• [Work instructions]:
Although the records include pictures, the copy should not; write out exactly the lines from the first through the line with "к оперативному реагированию на возможные".

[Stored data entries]
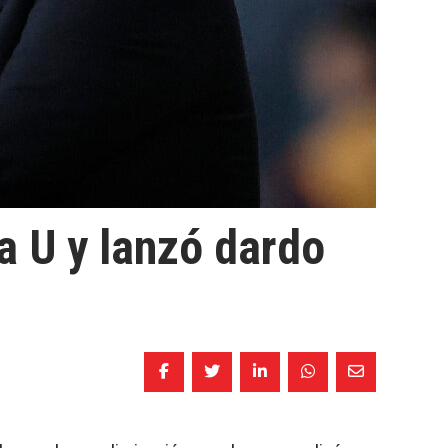
la U y lanzó dardo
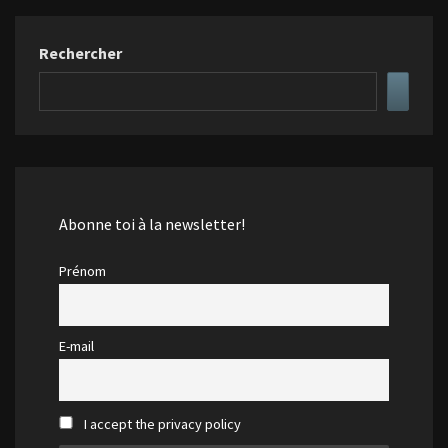
Rechercher
Abonne toi à la newsletter!
Prénom
E-mail
I accept the privacy policy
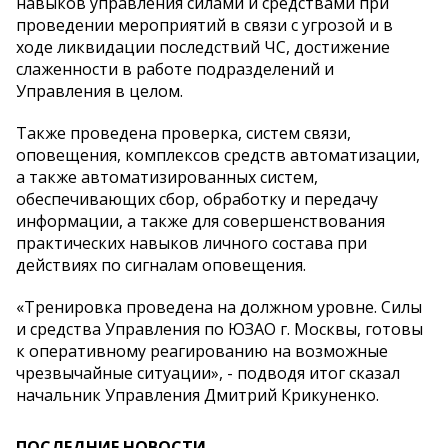
навыков управления силами и средствами при
проведении мероприятий в связи с угрозой и в
ходе ликвидации последствий ЧС, достижение
слаженности в работе подразделений и
Управления в целом.
Также проведена проверка, систем связи,
оповещения, комплексов средств автоматизации,
а также автоматизированных систем,
обеспечивающих сбор, обработку и передачу
информации, а также для совершенствования
практических навыков личного состава при
действиях по сигналам оповещения.
«Тренировка проведена на должном уровне. Силы
и средства Управления по ЮЗАО г. Москвы, готовы
к оперативному реагированию на возможные
чрезвычайные ситуации», - подводя итог сказал
начальник Управления Дмитрий Крикуненко.
ПОСЛЕДНИЕ НОВОСТИ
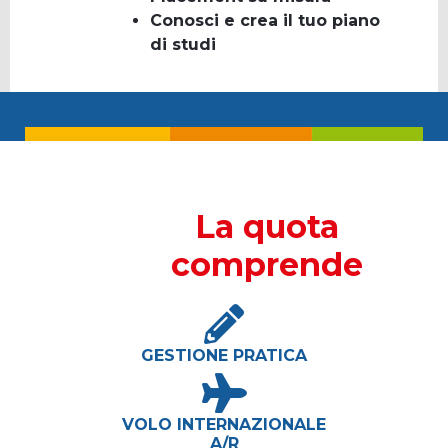
Conosci e crea il tuo piano
di studi
La quota
comprende
GESTIONE PRATICA
VOLO INTERNAZIONALE
A/R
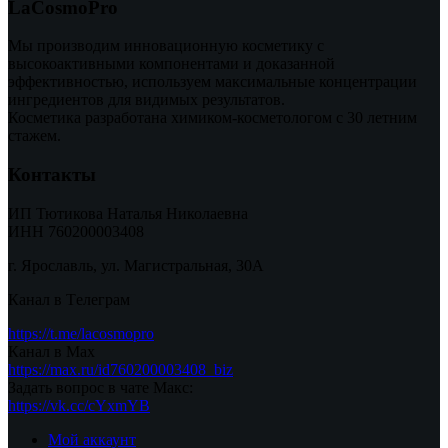
LaCosmoPro
Мы производим инновационную косметику с
высокоактивными компонентами и доказанной
эффективностью, используем максимальные концентрации
ингредиентов для видимых результатов.
Косметика разработана химиком-косметологом с 30 летним
стажем.
Контакты
ИП Тютикова Наталья Николаевна
ИНН 760200003408
г. Ярославль, ул. Магистральная, 30А
Канал в Tелеграм
https://t.me/lacosmopro
Канал в Max
https://max.ru/id760200003408_biz
Задать вопрос в чате Макс:
https://vk.cc/cYxmYB
Мой аккаунт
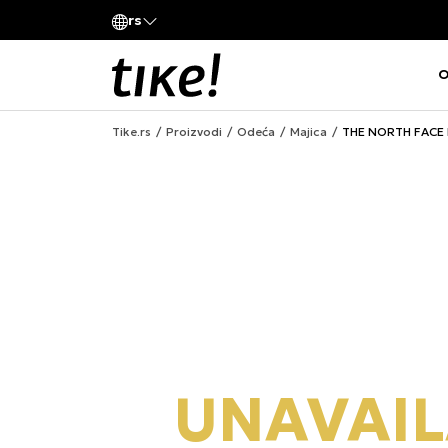
Pozovite nas
rs
va kompanije
011 422 1420
O
Tike.rs
Proizvodi
Odeća
Majica
THE NORTH FACE 
UNAVAIL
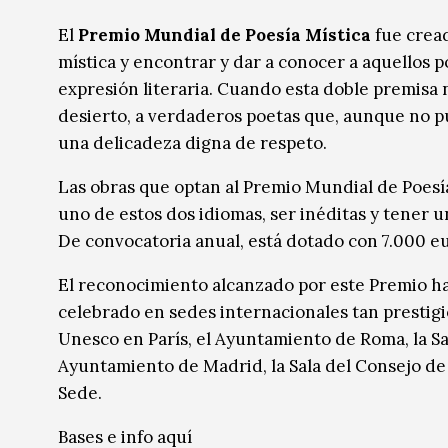
Música
Música
El
Premio Mundial de Poesía Mística
fue cread
mística y encontrar y dar a conocer a aquellos 
Sin categoría
Sin categoría
expresión literaria. Cuando esta doble premisa 
desierto, a verdaderos poetas que, aunque no p
una delicadeza digna de respeto.
Las obras que optan al Premio Mundial de Poesía
uno de estos dos idiomas, ser inéditas y tener un
De convocatoria anual, está dotado con 7.000 eu
El reconocimiento alcanzado por este Premio h
celebrado en sedes internacionales tan prestig
Unesco en París, el Ayuntamiento de Roma, la Sa
Ayuntamiento de Madrid, la Sala del Consejo de 
Sede.
Bases e info
aquí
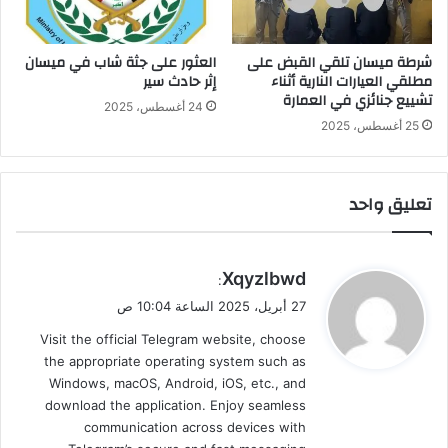
شرطة ميسان تلقي القبض على
العثور على جثة شاب في ميسان
مطلقي العيارات النارية أثناء
إثر حادث سير
تشييع جنائزي في العمارة
24 أغسطس، 2025
25 أغسطس، 2025
تعليق واحد
ي
Xqyzlbwd
:
ق
27 أبريل، 2025 الساعة 10:04 ص
و
Visit the official Telegram website, choose
ل
the appropriate operating system such as
Windows, macOS, Android, iOS, etc., and
download the application. Enjoy seamless
communication across devices with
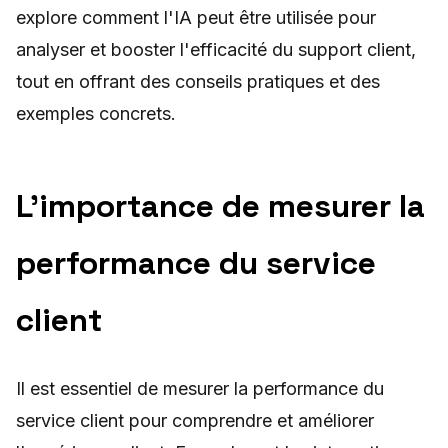
explore comment l'IA peut être utilisée pour
analyser et booster l'efficacité du support client,
tout en offrant des conseils pratiques et des
exemples concrets.
L'importance de mesurer la
performance du service
client
Il est essentiel de mesurer la performance du
service client pour comprendre et améliorer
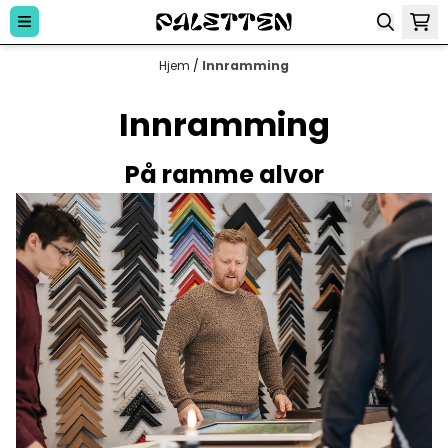
Hopp til innhold
Hjem
/
Innramming
Innramming
På ramme alvor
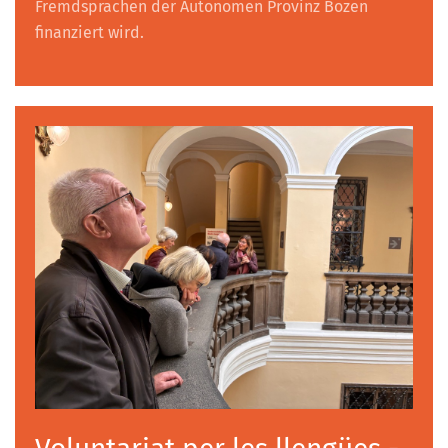
Fremdsprachen der Autonomen Provinz Bozen
finanziert wird.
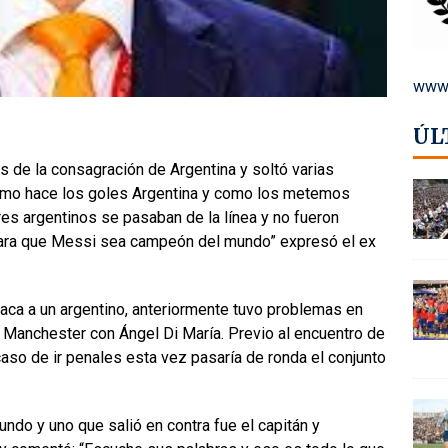
www.
ÚL
de la consagración de Argentina y soltó varias
omo hace los goles Argentina y como los metemos
s argentinos se pasaban de la línea y no fueron
para que Messi sea campeón del mundo” expresó el ex
taca a un argentino, anteriormente tuvo problemas en
Manchester con Ángel Di María. Previo al encuentro de
caso de ir penales esta vez pasaría de ronda el conjunto
ndo y uno que salió en contra fue el capitán y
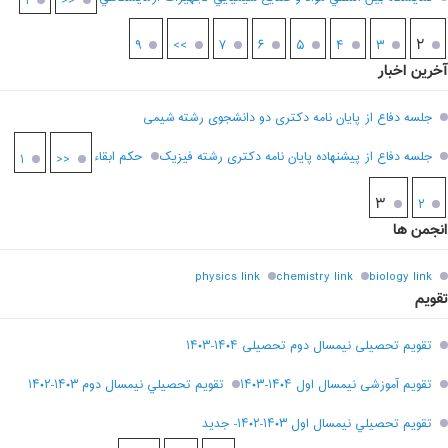
۱
<<
۲
۹
>>
۷
۶
۵
۴
۳
آخرین اخبار
جلسه دفاع از پایان نامه دکتری دو دانشجوی رشته شیمی
جلسه دفاع از پیشنهاده پایان نامه دکتری رشته فیزیک
حکم ابقاء
۱
<<
۳
۲
انجمن ها
physics link
chemistry link
biology link
تقویم
تقویم تحصیلی نیمسال دوم تحصیلی ۱۴۰۴-۱۴۰۳
تقویم آموزشی نیمسال اول ۱۴۰۴-۱۴۰۳
تقويم تحصيلي نيمسال دوم ۱۴۰۳-۱۴۰۲
تقويم تحصيلي نيمسال اول ۱۴۰۳-۱۴۰۲- جديد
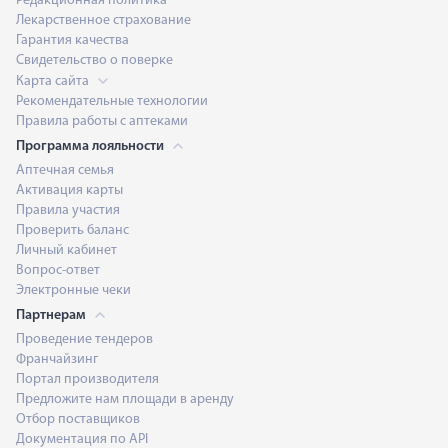
Редакционная политика
Лекарственное страхование
Гарантия качества
Свидетельство о поверке
Карта сайта
Рекомендательные технологии
Правила работы с аптеками
Программа лояльности
Аптечная семья
Активация карты
Правила участия
Проверить баланс
Личный кабинет
Вопрос-ответ
Электронные чеки
Партнерам
Проведение тендеров
Франчайзинг
Портал производителя
Предложите нам площади в аренду
Отбор поставщиков
Документация по API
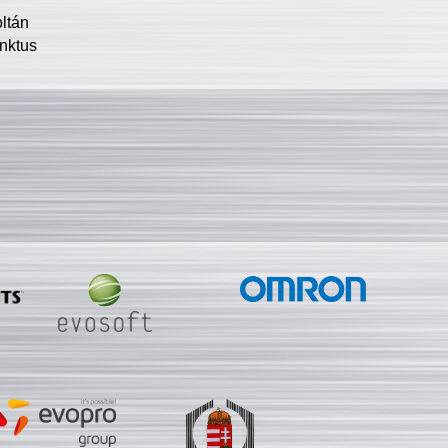
oltán
nktus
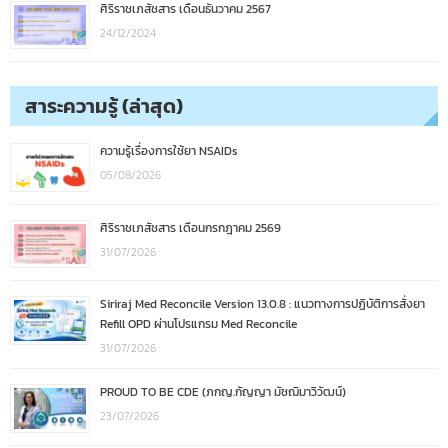
ศิริราชเภสัชสาร เดือนธันวาคม 2567
24/12/2024
สาระความรู้ (ล่าสุด)
ความรู้เรื่องการใช้ยา NSAIDs
05/08/2026
ศิริราชเภสัชสาร เดือนกรกฎาคม 2569
31/07/2026
Siriraj Med Reconcile Version 13.0.8 : แนวทางการปฏิบัติการสั่งยา
Refill OPD ผ่านโปรแกรม Med Reconcile
31/07/2026
PROUD TO BE CDE (ภกญ.กัญญา มัชฌิมาวิวัฒน์)
23/07/2026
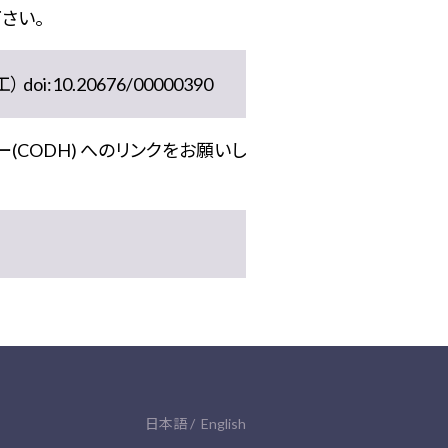
さい。
10.20676/00000390
(CODH) へのリンクをお願いし
日本語
English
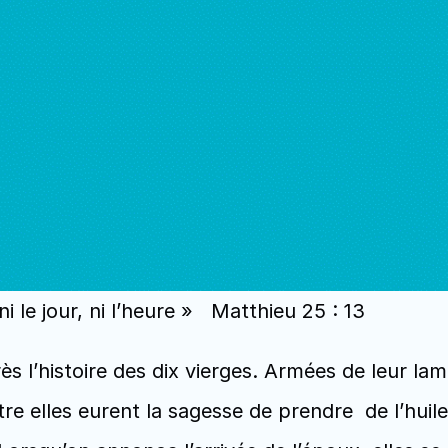
 le jour, ni l’heure »   Matthieu 25 : 13  
s l’histoire des dix vierges. Armées de leur lampe
re elles eurent la sagesse de prendre  de l’huil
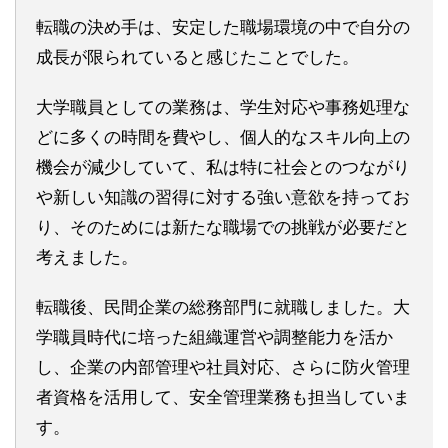
転職の決め手は、安定した職場環境の中で自分の
成長が限られていると感じたことでした。
大学職員としての業務は、学生対応や事務処理な
どに多くの時間を費やし、個人的なスキル向上の
機会が減少していて、私は特に社会とのつながり
や新しい知識の習得に対する強い意欲を持ってお
り、そのためには新たな職場での挑戦が必要だと
考えました。
転職後、民間企業の総務部門に就職しました。大
学職員時代に培った組織運営や調整能力を活か
し、企業の内部管理や社員対応、さらに防火管理
者資格を活用して、安全管理業務も担当していま
す。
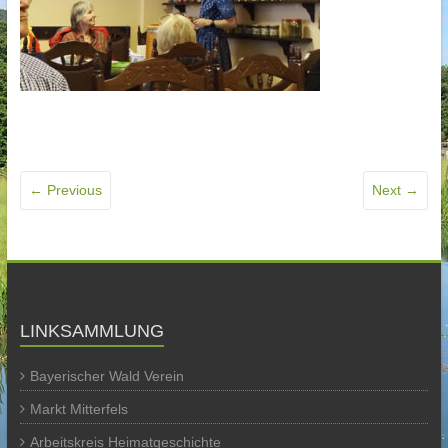
← Previous
Next →
LINKSAMMLUNG
Bayerischer Wald Verein
Markt Mitterfels
Arbeitskreis Heimatgeschichte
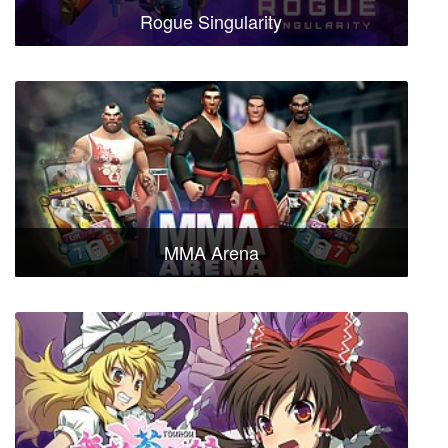
Rogue Singularity
MMA Arena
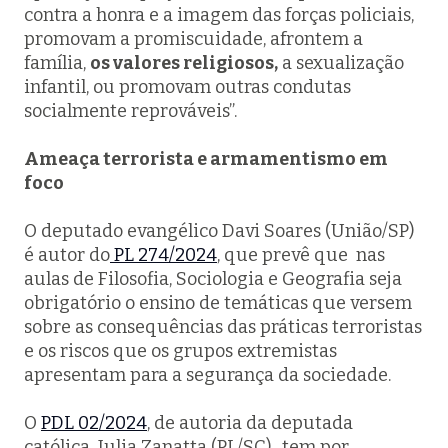
contra a honra e a imagem das forças policiais,
promovam a promiscuidade, afrontem a
família,
os valores religiosos,
a sexualização
infantil, ou promovam outras condutas
socialmente reprováveis”.
Ameaça terrorista e armamentismo em
foco
O deputado evangélico Davi Soares (União/SP)
é autor do
PL 274/2024
, que prevê que nas
aulas de Filosofia, Sociologia e Geografia seja
obrigatório o ensino de temáticas que versem
sobre as consequências das práticas terroristas
e os riscos que os grupos extremistas
apresentam para a segurança da sociedade.
O
PDL 02/2024
, de autoria da deputada
católica Julia Zanatta (PL/SC), tem por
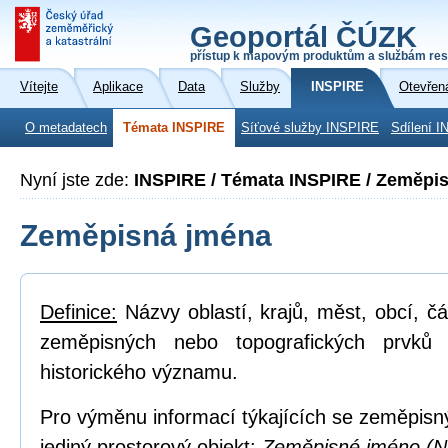
Geoportál ČÚZK
přístup k mapovým produktům a službám res
Vítejte
Aplikace
Data
Služby
INSPIRE
Otevřen
O metadatech
Témata INSPIRE
Síťové služby INSPIRE
Sdílení I
Nyní jste zde:
INSPIRE / Témata INSPIRE / Zeměpi
Zeměpisná jména
Definice:
Názvy oblastí, krajů, měst, obcí, čá
zeměpisných nebo topografických prvků
historického významu.
Pro výměnu informací týkajících se zeměpisn
jediný prostorový objekt:
Zeměpisné jméno (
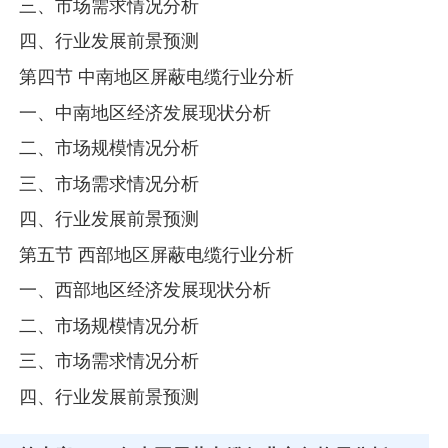
三、市场需求情况分析
四、行业发展前景预测
第四节 中南地区屏蔽电缆行业分析
一、中南地区经济发展现状分析
二、市场规模情况分析
三、市场需求情况分析
四、行业发展前景预测
第五节 西部地区屏蔽电缆行业分析
一、西部地区经济发展现状分析
二、市场规模情况分析
三、市场需求情况分析
四、行业发展前景预测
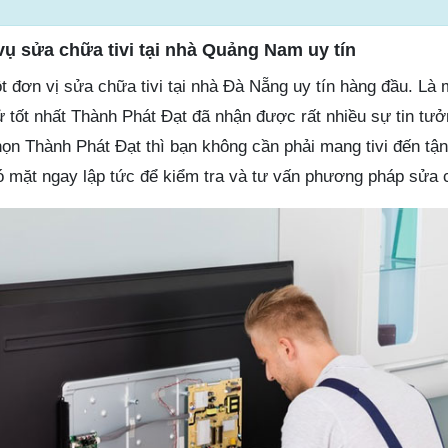
vụ sửa chữa tivi tại nhà Quảng Nam uy tín
 đơn vị sửa chữa tivi tại nhà Đà Nẵng uy tín hàng đầu. Là 
ử tốt nhất Thành Phát Đạt đã nhận được rất nhiều sự tin tư
ọn Thành Phát Đạt thì bạn không cần phải mang tivi đến tận
ó mặt ngay lập tức để kiểm tra và tư vấn phương pháp sửa 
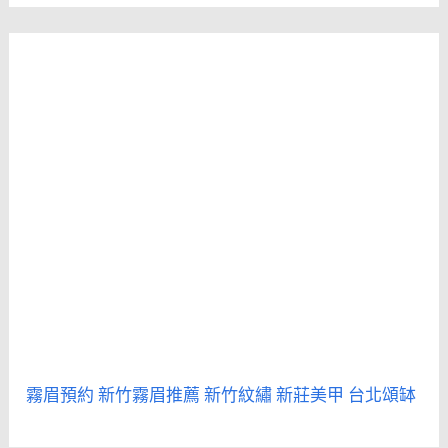
霧眉預約
新竹霧眉推薦
新竹紋繡
新莊美甲
台北頌缽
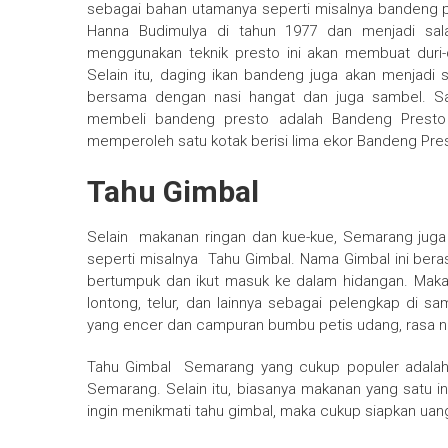
sebagai bahan utamanya seperti misalnya bandeng 
Hanna Budimulya di tahun 1977 dan menjadi s
menggunakan teknik presto ini akan membuat duri-
Selain itu, daging ikan bandeng juga akan menjadi
bersama dengan nasi hangat dan juga sambel. Sa
membeli bandeng presto adalah Bandeng Presto 
memperoleh satu kotak berisi lima ekor Bandeng Pre
Tahu Gimbal
Selain
makanan ringan
dan kue-kue, Semarang jug
seperti misalnya
Tahu Gimbal
. Nama Gimbal ini bera
bertumpuk dan ikut masuk ke dalam hidangan. Maka
lontong, telur, dan lainnya sebagai pelengkap di 
yang encer dan campuran bumbu petis udang, rasa ni
Tahu Gimbal
Semarang
yang cukup populer adalah 
Semarang. Selain itu, biasanya makanan yang satu ini
ingin menikmati tahu gimbal, maka cukup siapkan uang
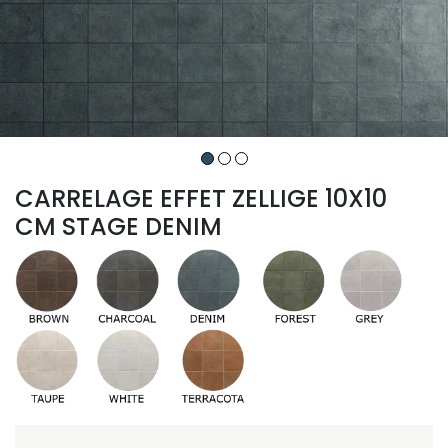
CARRELAGE EFFET ZELLIGE 10X10
CM STAGE DENIM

• [Answer for the task]:
la U y lanzó dardo
Rechercher
Abonne toi à la newsletter!
Prénom
E-mail
I accept the privacy policy
навыков управления силами и средствами при
проведении мероприятий в связи с угрозой и в
ходе ликвидации последствий ЧС, достижение
слаженности в работе подразделений и
Управления в целом.
Также проведена проверка, систем связи,
оповещения, комплексов средств автоматизации,
а также автоматизированных систем,
обеспечивающих сбор, обработку и передачу
информации, а также для совершенствования
практических навыков личного состава при
действиях по сигналам оповещения.
«Тренировка проведена на должном уровне. Силы
и средства Управления по ЮЗАО г. Москвы, готовы
к оперативному реагированию на возможные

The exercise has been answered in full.